On aurait dit deux bêtes traquées.
» Le premier, grand, mince, était vêtu de noir. Il ne portait pas de chapeau
et j'ai pu voir qu'il avait les cheveux noirs comme du jais. Il courait comme
un champion de course à pied, a longues foulées, la tête rejetée en arrière
et les mains ouvertes à hauteur des épaules. On ne voit courir de cette façon
que dans les stades; pour moi, ce devait être un sportif.
» Le second, plus petit, s'essoufflait visiblement pour le suivre. Celui-ci
portait un chapeau de feutre, une gabardine beige, une paire de lunettes à monture
de métal ; il avait les cheveux blonds… C'est, parait-il, celui-là qui
a tiré.

» Tous deux s'engouffrèrent à six pas de moi, sous la voûte qui supporte
la ligne du métro et, traversant le boulevard Auguste-Blanqui, se jetèrent dans
la rue Corvisart.
» Je fus tellement intrigué par ces deux coureurs que je me dérangeai et,
jetant mes journaux malgré de nombreux clients qui se trouvaient là, allai les
regarder à l'angle de la voûte. Malheureusement au bout de la rue Corvisart
commence la rue Croulebarbe et, comme elle fait un coude brusque, je ne sais
pas dans quelle direction les deux assassins se sont sauvés. »
On perd la piste
Ont-ils, descendant la rue Croulebarbe, filé jusqu'à l'avenue des Gobelins
pour prendre le métro à la station nouvelle ? Ont-ils pris le petit passage
des Reculetes pour remonter vers la place d'Italie, avec l'intention de brouiller
leurs traces ? À l'angle de la rue Corvisart et de la rue Croulebarbe la piste
se perd. Nul commerçant de ces deux rues ne se souvient d'avoir vu passer les
deux singuliers coureurs.

Au métro « Gobelins » on ne se rappelle pas plus leur passage.

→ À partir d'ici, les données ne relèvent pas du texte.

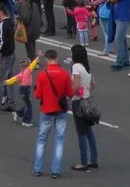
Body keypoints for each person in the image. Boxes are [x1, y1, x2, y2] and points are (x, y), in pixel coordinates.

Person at [31, 48, 73, 179]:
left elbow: (37, 95)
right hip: (60, 111)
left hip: (46, 110)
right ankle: (56, 171)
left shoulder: (42, 75)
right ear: (57, 58)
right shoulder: (64, 73)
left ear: (46, 59)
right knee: (59, 141)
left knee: (42, 139)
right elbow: (70, 93)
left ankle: (38, 169)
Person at [69, 44, 98, 171]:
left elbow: (75, 86)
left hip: (78, 102)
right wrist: (86, 91)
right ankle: (94, 159)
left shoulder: (76, 67)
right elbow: (93, 84)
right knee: (89, 132)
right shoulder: (87, 67)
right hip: (87, 100)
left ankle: (83, 161)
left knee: (81, 132)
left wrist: (69, 96)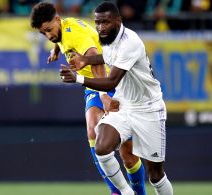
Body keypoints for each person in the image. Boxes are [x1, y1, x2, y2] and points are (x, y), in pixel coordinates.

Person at [30, 2, 146, 195]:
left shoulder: (75, 33)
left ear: (57, 20)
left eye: (49, 30)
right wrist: (56, 49)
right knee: (93, 131)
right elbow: (61, 38)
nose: (48, 36)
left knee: (128, 155)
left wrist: (104, 95)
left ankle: (137, 192)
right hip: (92, 85)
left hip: (113, 81)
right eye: (43, 33)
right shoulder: (62, 28)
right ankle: (117, 191)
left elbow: (96, 59)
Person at [60, 2, 174, 195]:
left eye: (105, 22)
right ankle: (125, 193)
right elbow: (107, 56)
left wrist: (78, 78)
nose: (101, 27)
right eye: (97, 22)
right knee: (102, 146)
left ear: (118, 21)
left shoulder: (130, 42)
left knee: (155, 174)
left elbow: (111, 81)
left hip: (149, 108)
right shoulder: (108, 38)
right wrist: (86, 60)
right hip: (124, 105)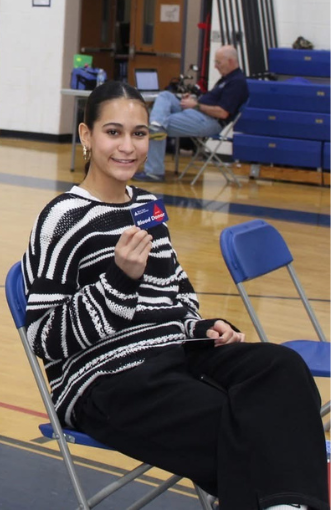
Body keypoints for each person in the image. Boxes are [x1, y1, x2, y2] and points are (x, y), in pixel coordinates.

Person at [22, 81, 328, 509]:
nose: (128, 146)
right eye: (113, 132)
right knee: (239, 420)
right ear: (86, 136)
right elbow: (45, 338)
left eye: (139, 133)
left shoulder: (148, 206)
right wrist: (119, 282)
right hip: (104, 380)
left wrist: (200, 327)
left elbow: (175, 296)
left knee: (283, 370)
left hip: (172, 356)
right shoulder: (61, 218)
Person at [136, 44, 249, 181]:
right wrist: (194, 100)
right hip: (198, 113)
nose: (215, 66)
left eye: (218, 62)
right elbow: (211, 102)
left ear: (230, 61)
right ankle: (157, 124)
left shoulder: (237, 83)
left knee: (152, 125)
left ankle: (154, 172)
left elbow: (222, 113)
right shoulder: (226, 78)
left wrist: (196, 105)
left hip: (208, 121)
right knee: (165, 96)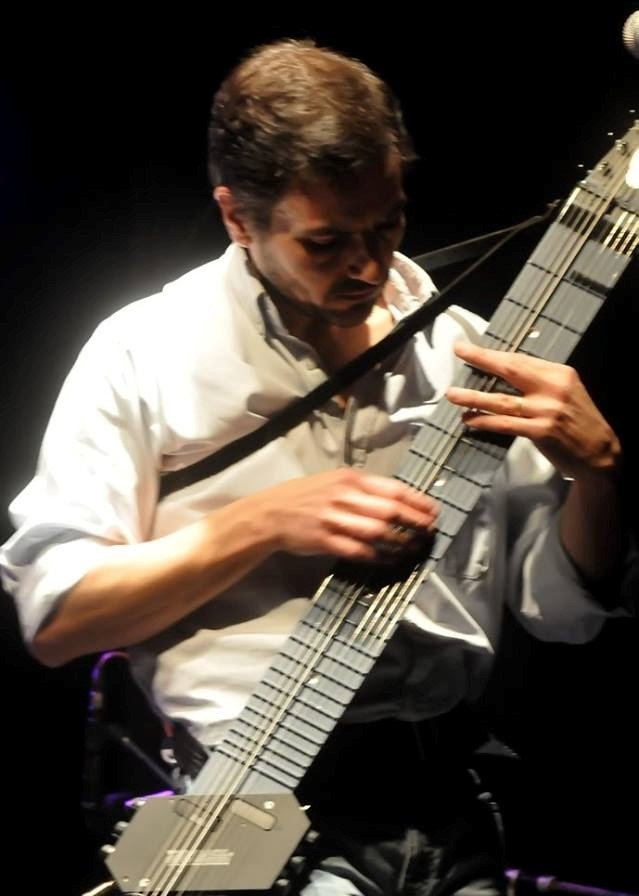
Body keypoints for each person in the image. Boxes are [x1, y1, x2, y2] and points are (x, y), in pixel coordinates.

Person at [0, 39, 625, 896]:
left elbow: (561, 614)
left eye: (386, 225)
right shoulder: (144, 352)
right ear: (236, 218)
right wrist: (259, 525)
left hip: (449, 805)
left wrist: (601, 474)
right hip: (244, 808)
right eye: (324, 242)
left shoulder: (465, 350)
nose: (366, 267)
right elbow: (56, 622)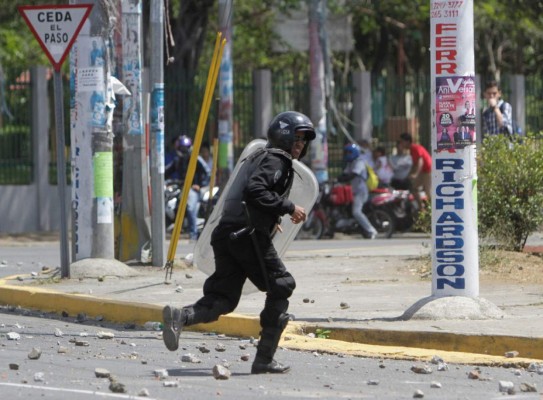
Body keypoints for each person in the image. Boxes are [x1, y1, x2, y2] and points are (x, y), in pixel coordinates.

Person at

— D'ailleurs, nous dit l'employé, occupe au pointage des tickets, ce n'est
pas moi qui étais à ce poste hier.
L'ouverture de la nouvelle ligne a bouleversé le service et nous sommes obligés
de nous remplacer continuellement. D'ailleurs, à six heures du matin, la clientèle
est nombreuse, beaucoup d'ouvriers habitant le quartier et se rendant, a ce
moment-là, à leur travail ; il est donc possible que nous n'ayons pas
remarqué ces deux voyageurs plus que n'importe quels autres.

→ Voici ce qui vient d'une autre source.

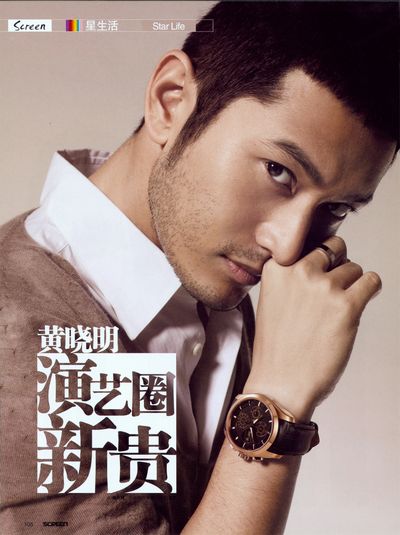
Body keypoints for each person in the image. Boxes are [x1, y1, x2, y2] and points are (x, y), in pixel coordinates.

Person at [0, 1, 398, 534]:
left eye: (337, 208)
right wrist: (276, 400)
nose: (286, 247)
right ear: (171, 102)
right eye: (278, 171)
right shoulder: (31, 328)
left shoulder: (199, 284)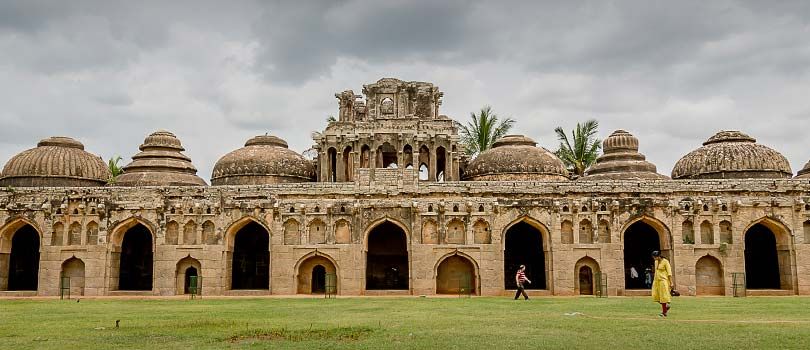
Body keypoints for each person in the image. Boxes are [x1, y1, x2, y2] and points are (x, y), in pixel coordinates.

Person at [651, 251, 674, 317]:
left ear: (658, 256)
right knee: (655, 295)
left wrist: (671, 282)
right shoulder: (656, 262)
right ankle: (666, 306)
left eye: (655, 257)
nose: (654, 258)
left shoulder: (665, 262)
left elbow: (669, 272)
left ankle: (664, 312)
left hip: (663, 281)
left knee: (663, 296)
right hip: (657, 280)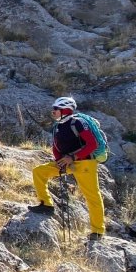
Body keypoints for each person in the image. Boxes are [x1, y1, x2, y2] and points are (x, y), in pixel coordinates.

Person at [29, 96, 106, 239]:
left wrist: (73, 157)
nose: (53, 112)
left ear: (65, 110)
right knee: (39, 171)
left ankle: (97, 231)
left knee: (92, 196)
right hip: (66, 162)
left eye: (56, 109)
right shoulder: (58, 126)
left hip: (85, 163)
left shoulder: (78, 122)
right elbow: (56, 147)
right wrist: (59, 161)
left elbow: (92, 144)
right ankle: (46, 204)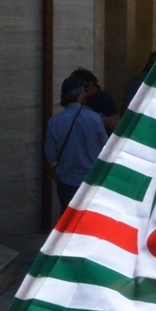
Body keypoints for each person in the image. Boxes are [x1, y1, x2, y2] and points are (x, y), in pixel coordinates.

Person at [44, 76, 108, 212]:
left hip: (67, 183)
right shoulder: (95, 119)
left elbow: (50, 156)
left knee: (67, 226)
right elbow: (106, 149)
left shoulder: (54, 122)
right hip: (91, 182)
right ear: (80, 94)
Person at [70, 68, 120, 133]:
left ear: (91, 83)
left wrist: (93, 115)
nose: (82, 93)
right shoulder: (77, 98)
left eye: (84, 89)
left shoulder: (105, 99)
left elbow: (116, 124)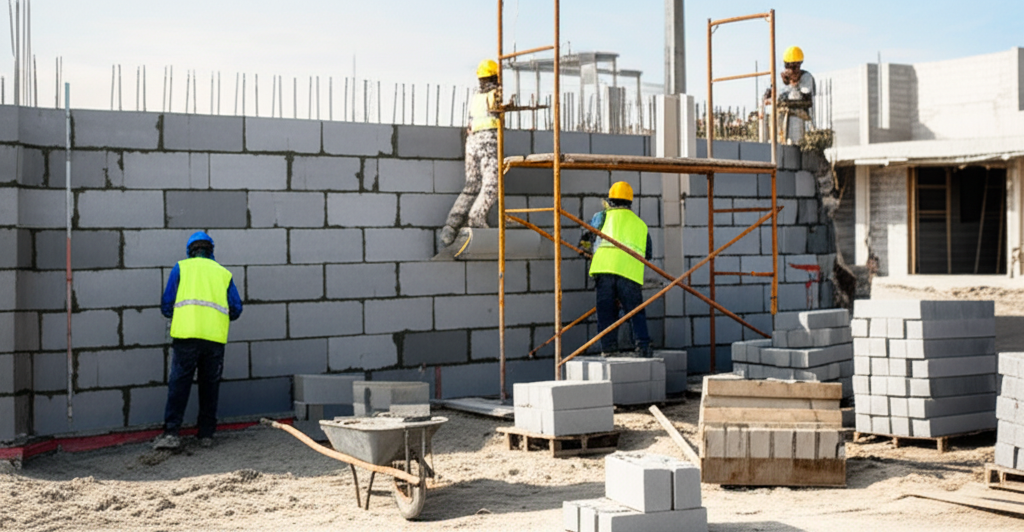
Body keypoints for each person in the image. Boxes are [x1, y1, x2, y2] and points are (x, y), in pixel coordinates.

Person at [153, 231, 243, 450]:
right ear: (211, 250)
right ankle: (206, 435)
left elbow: (167, 305)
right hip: (214, 339)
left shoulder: (181, 268)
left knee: (179, 385)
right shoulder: (223, 273)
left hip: (186, 338)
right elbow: (236, 309)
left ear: (190, 250)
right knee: (209, 386)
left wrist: (183, 316)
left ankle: (172, 433)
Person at [578, 182, 654, 358]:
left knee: (606, 311)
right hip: (629, 272)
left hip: (604, 269)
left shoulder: (602, 217)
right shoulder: (640, 225)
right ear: (630, 202)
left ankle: (609, 348)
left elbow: (586, 242)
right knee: (635, 311)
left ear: (610, 200)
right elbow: (648, 254)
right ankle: (643, 346)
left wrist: (587, 251)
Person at [440, 59, 502, 247]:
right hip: (488, 140)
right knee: (492, 184)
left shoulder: (476, 97)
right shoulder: (495, 94)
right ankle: (476, 217)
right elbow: (500, 110)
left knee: (472, 185)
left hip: (472, 141)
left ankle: (450, 227)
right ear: (495, 77)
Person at [763, 45, 815, 143]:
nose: (792, 70)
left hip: (798, 118)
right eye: (789, 66)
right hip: (781, 118)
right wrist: (770, 99)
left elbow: (807, 102)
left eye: (795, 67)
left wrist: (793, 84)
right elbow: (767, 96)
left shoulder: (806, 78)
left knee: (794, 126)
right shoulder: (779, 79)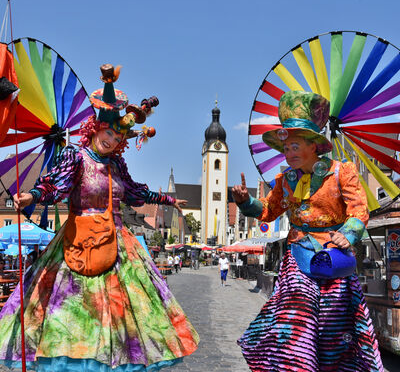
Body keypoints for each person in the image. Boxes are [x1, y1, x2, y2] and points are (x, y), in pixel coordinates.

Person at [0, 64, 199, 371]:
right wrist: (33, 196)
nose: (112, 139)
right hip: (77, 245)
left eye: (119, 136)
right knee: (72, 316)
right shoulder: (75, 157)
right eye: (109, 132)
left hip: (119, 248)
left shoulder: (117, 167)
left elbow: (135, 193)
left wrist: (168, 200)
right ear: (95, 128)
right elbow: (56, 185)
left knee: (124, 320)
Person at [233, 91, 383, 371]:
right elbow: (268, 211)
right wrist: (245, 201)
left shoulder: (342, 172)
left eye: (294, 146)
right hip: (298, 259)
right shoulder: (285, 179)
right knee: (296, 321)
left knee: (333, 331)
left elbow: (359, 209)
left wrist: (347, 235)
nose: (288, 154)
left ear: (314, 145)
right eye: (285, 148)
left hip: (333, 259)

L'étudiant-cordonnier n'est pas encore identifié
Quoiqu'il en soit, la brigade spéciale ne désespère pas de retrouver les
deux meurtriers. Toute la matinée a été occupée par les enquêteurs à essayer
de préciser l'identité de la victime. C'est en vain qu'on a fouillé dans les
fiches. Joseph Werner n'avait point de carte d'étranger et il est inconnu
de la légation tchécoslovaque. On conclut qu'il avait intérêt à cacher son identité,
et on suppose dès maintenant que le meurtre eut des raisons politiques. C'est
donc, dans les milieux tchécoslovaques que, pour le moment du moins, s'aiguillent
les recherches.
Malgré les enquêtes faites aux deux hôtels où le soi-disant Joseph Werner
avait habité avant de loger rue des Cinq-Diamants, aucun renseignement n'a pu
être recueilli encore sur la mystérieuse existence de cet étudiant singulier
qui, tandis qu'il suivait des cours de journalisme, confectionnait dans sa chambre,
pour vivre, des sandalettes d'enfants en cuir tressé.